Enseignants contractuels : L’état de santé des grévistes de la faim inquiète

par Sofiane M., Le Quotidien d’Oran, 4 août 2008

L’état de santé des 58 enseignants contractuels en grève de la faim depuis mi-juillet dernier s’est gravement détérioré, ces derniers jours, après l’évacuation d’une trentaine de grévistes vers les urgences médico-chirurgicales dans un état comateux, a averti hier, dans un communiqué, le Conseil national de la santé publique. Le bureau national de ce conseil relevant du SNAPAP vient, en effet, de tirer la sonnette d’alerte sur cette grave détérioration de la santé des grévistes, tout en appelant les pouvoirs publics et particulièrement le ministère de l’Education nationale et celui de la Santé et de la réforme hospitalière à intervenir au plus vite pour éviter le pire. Samedi, au 21ème jour de la grève de la faim menée par des enseignants contractuels pour exiger leur droit à la permanisation, les médecins du Conseil national de la santé publique ont constaté de nombreux symptômes d’affaiblissement général des grévistes (diminution de poids supérieur à 38 %, hypotension artériel, hypoglycémie, crampes musculaires, dysfonctionnement de l’appareil digestif, évanouissement et palpitations).

Pour les médecins, ces symptômes d’affaiblissement général doivent être pris au sérieux d’autant que l’état psychique des grévistes après 21 jour de grève de la faim demeure des plus préoccupants. Une surveillance médicale permanente est désormais nécessaire pour éviter des complications de l’état de santé des grévistes. Dans cet ordre d’idée, le Conseil national de la santé publique a lancé un appel aux pouvoirs publics, pour l’envoi d’une délégation médicale afin de prendre en charge les concernés. Il recommande également l’ouverture d’un dialogue sérieux pour trouver une issue favorable aux légitimes revendications des enseignants contractuels. « Les pouvoirs publics doivent prendre leur responsabilité. La vie des 58 grévistes est sérieusement en danger si aucune prise en charge médicale n’est assurée dans les tout prochains jours », avertit les rédacteurs du communiqué. A noter que le bras de fer entre les enseignants contractuels et le ministère de l’Education nationale perdure depuis plusieurs mois déjà en raison du rejet de la tutelle de la plate-forme des revendications de cette frange.
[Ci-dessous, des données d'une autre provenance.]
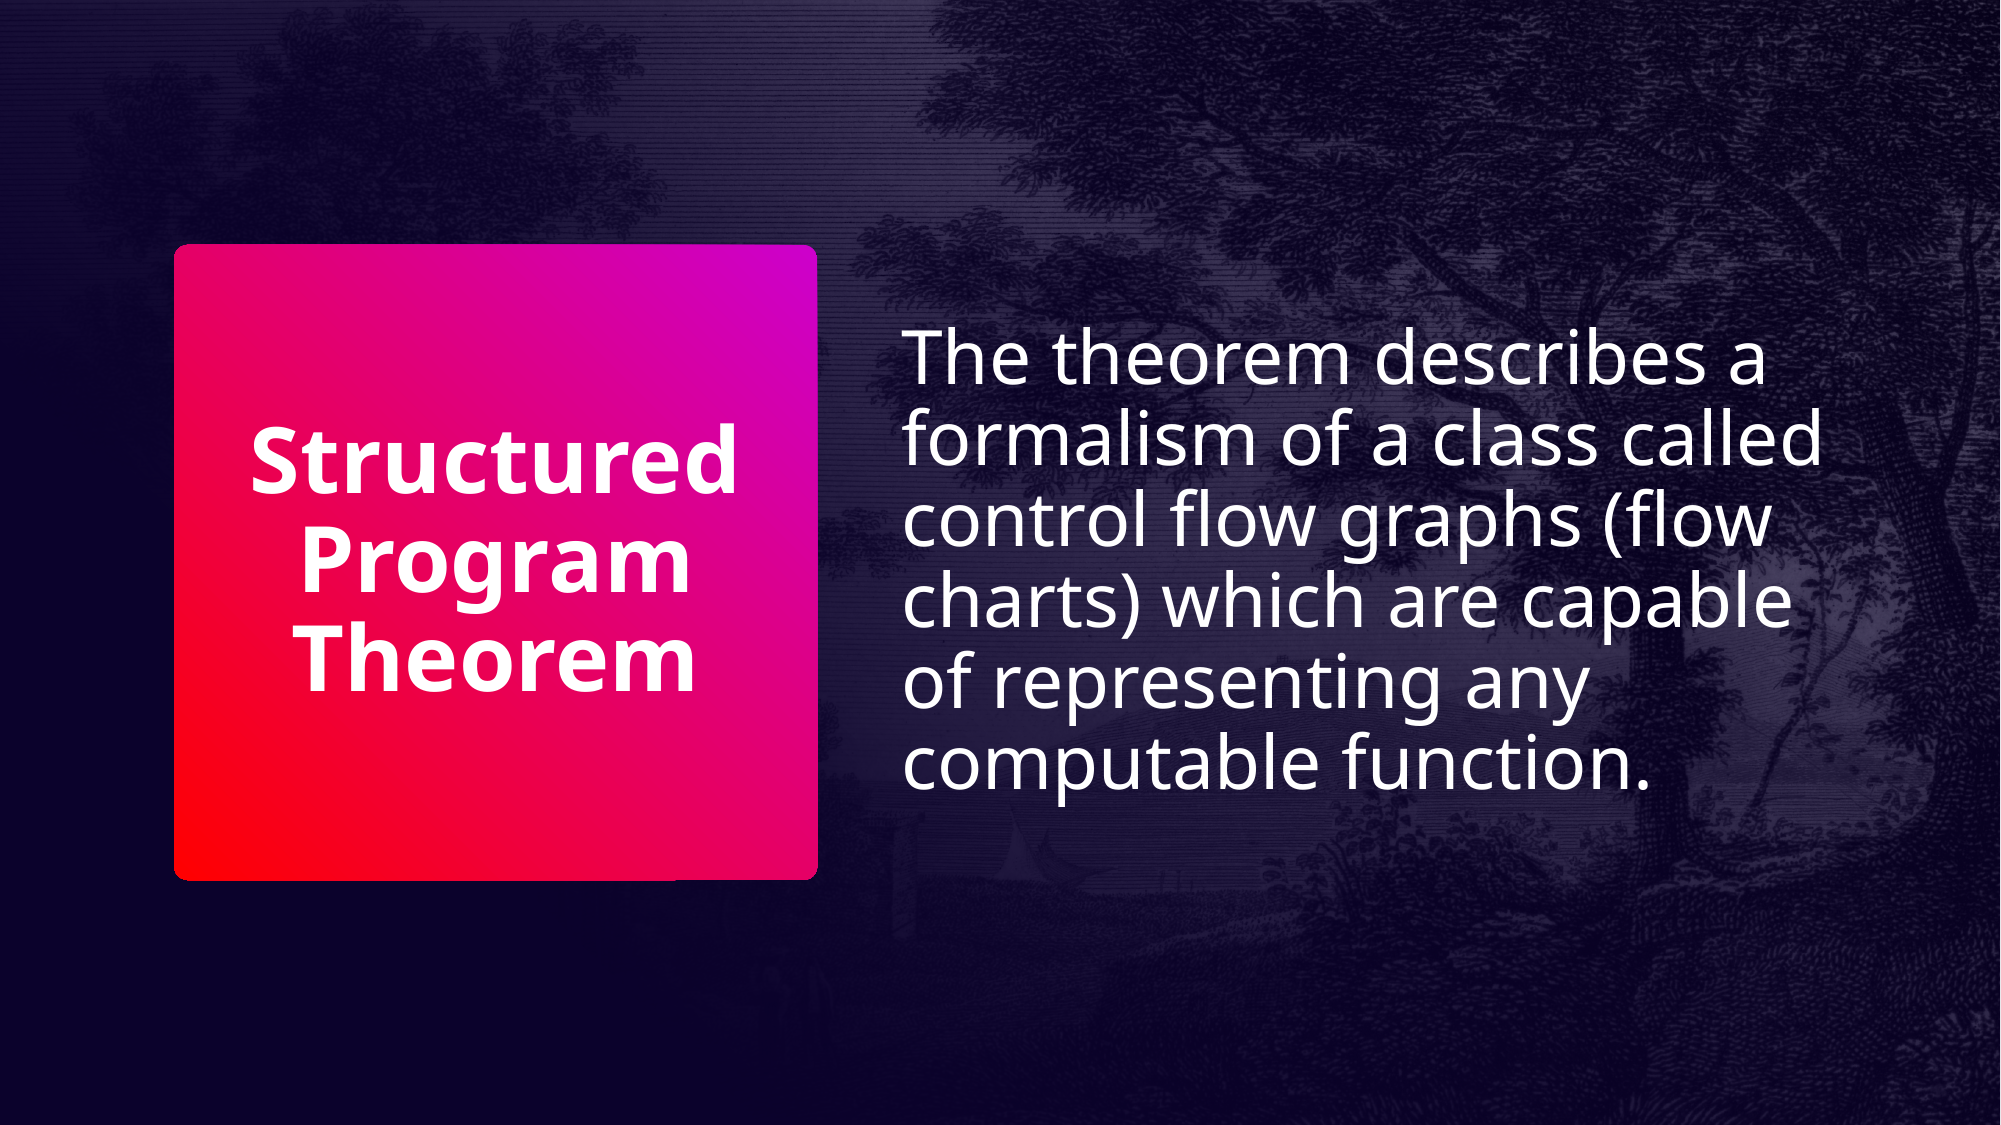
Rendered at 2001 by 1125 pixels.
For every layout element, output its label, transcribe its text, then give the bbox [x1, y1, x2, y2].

title Structured Program Theorem [199, 279, 793, 846]
list The theorem describes a formalism of a class called control flow graphs (flow charts) which are capable of representing any computable function. [886, 142, 1875, 983]
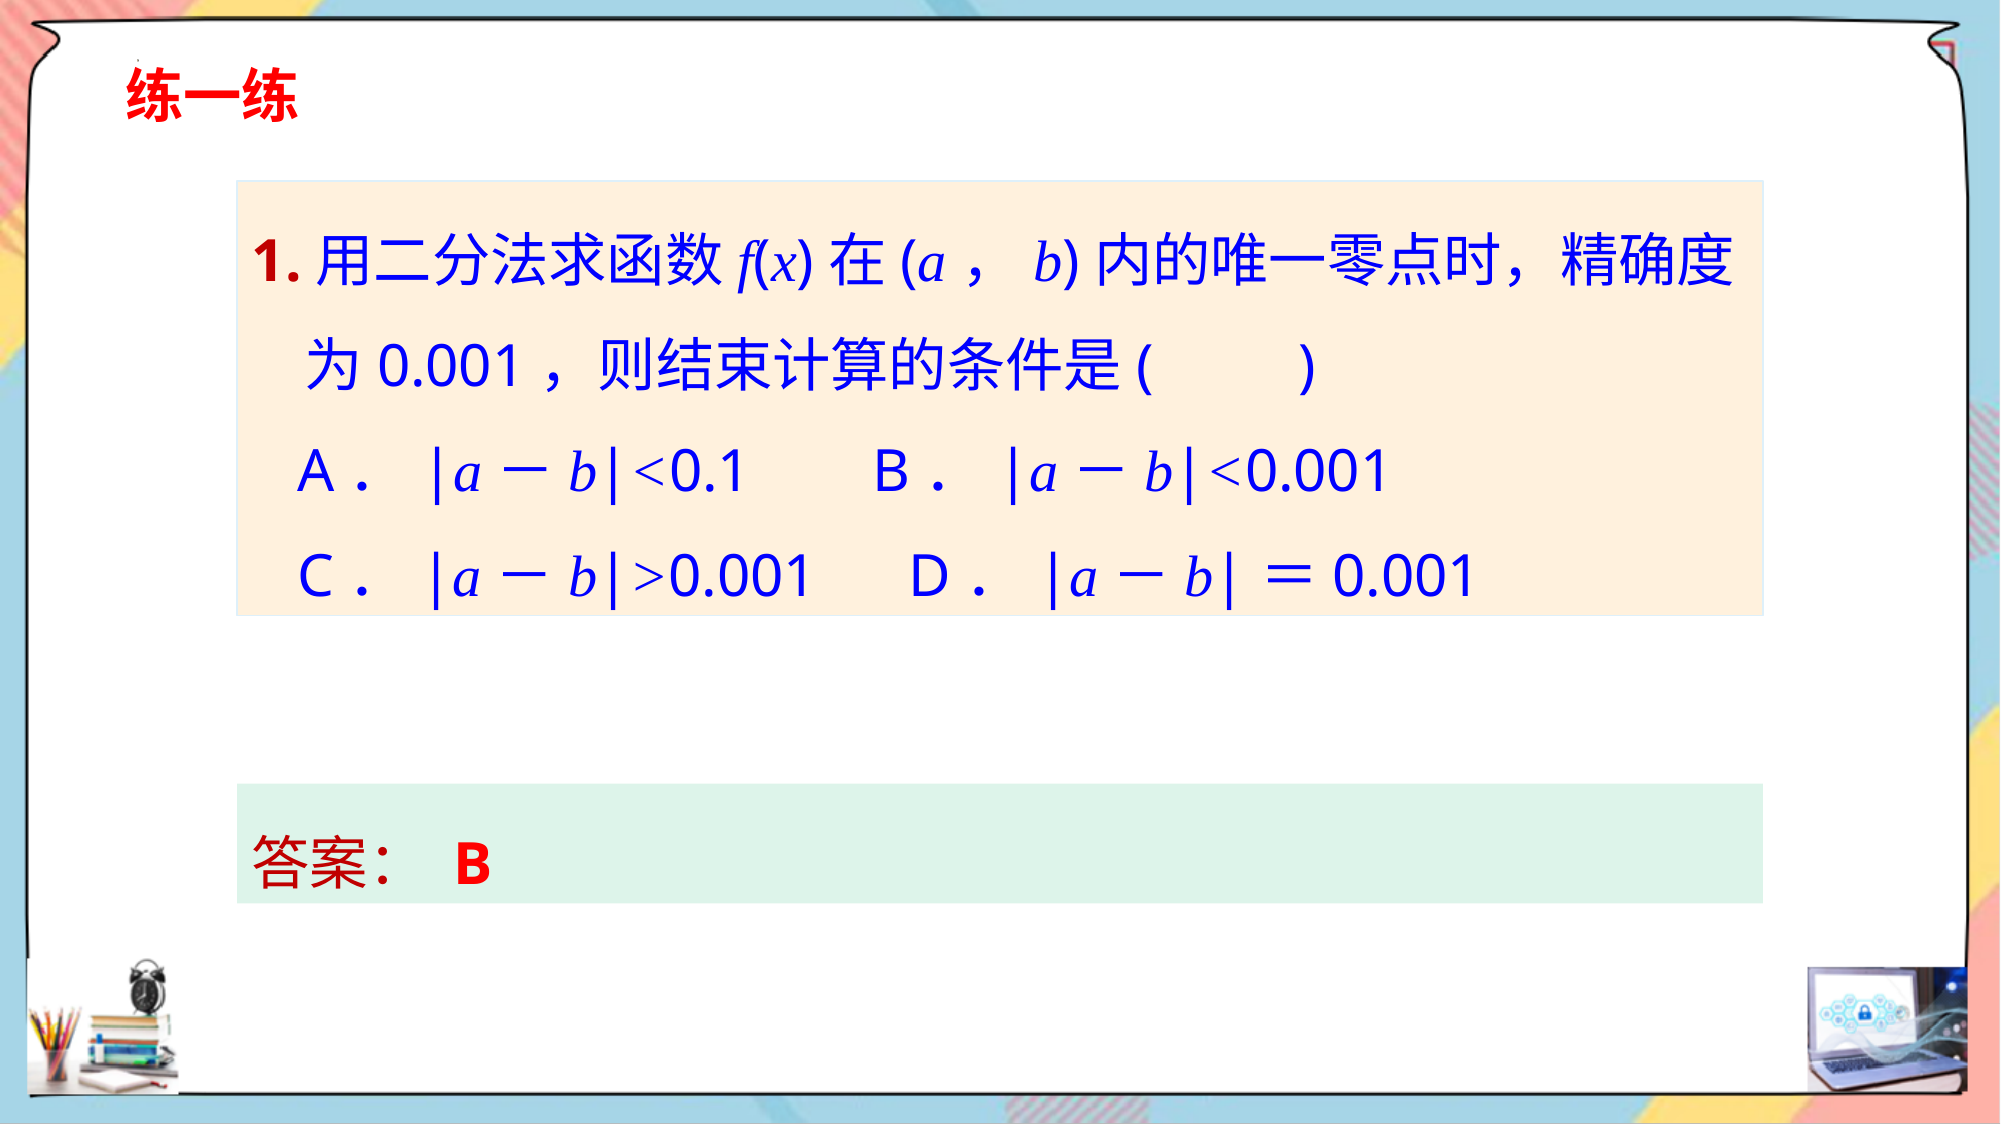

Jeudi dernier, le ministère de tutelle avait donné des assurances pour l’octroi d’une « bonification spéciale » pour les contractuels ayant participé au concours de recrutement du 29 juillet 2008, sans préciser la nature de cette bonification. Cependant, les assurances de la tutelle ont été accueillies avec méfiance par les enseignants contractuels qui accusent le ministère de lancer des promesses dans le seul but de casser le mouvement de contestation. Devant l’évolution des événements, les représentants des enseignants contractuels ont décidé de recourir au durcissement du mouvement de contestation. Après l’avortement jeudi dernier de la tentative de sit-in devant le siège du ministère de tutelle, les concernés viennent d’annoncer la tenue d’un rassemblement ce mardi devant la présidence de la République, pour demander l’intervention directe du premier magistrat du pays.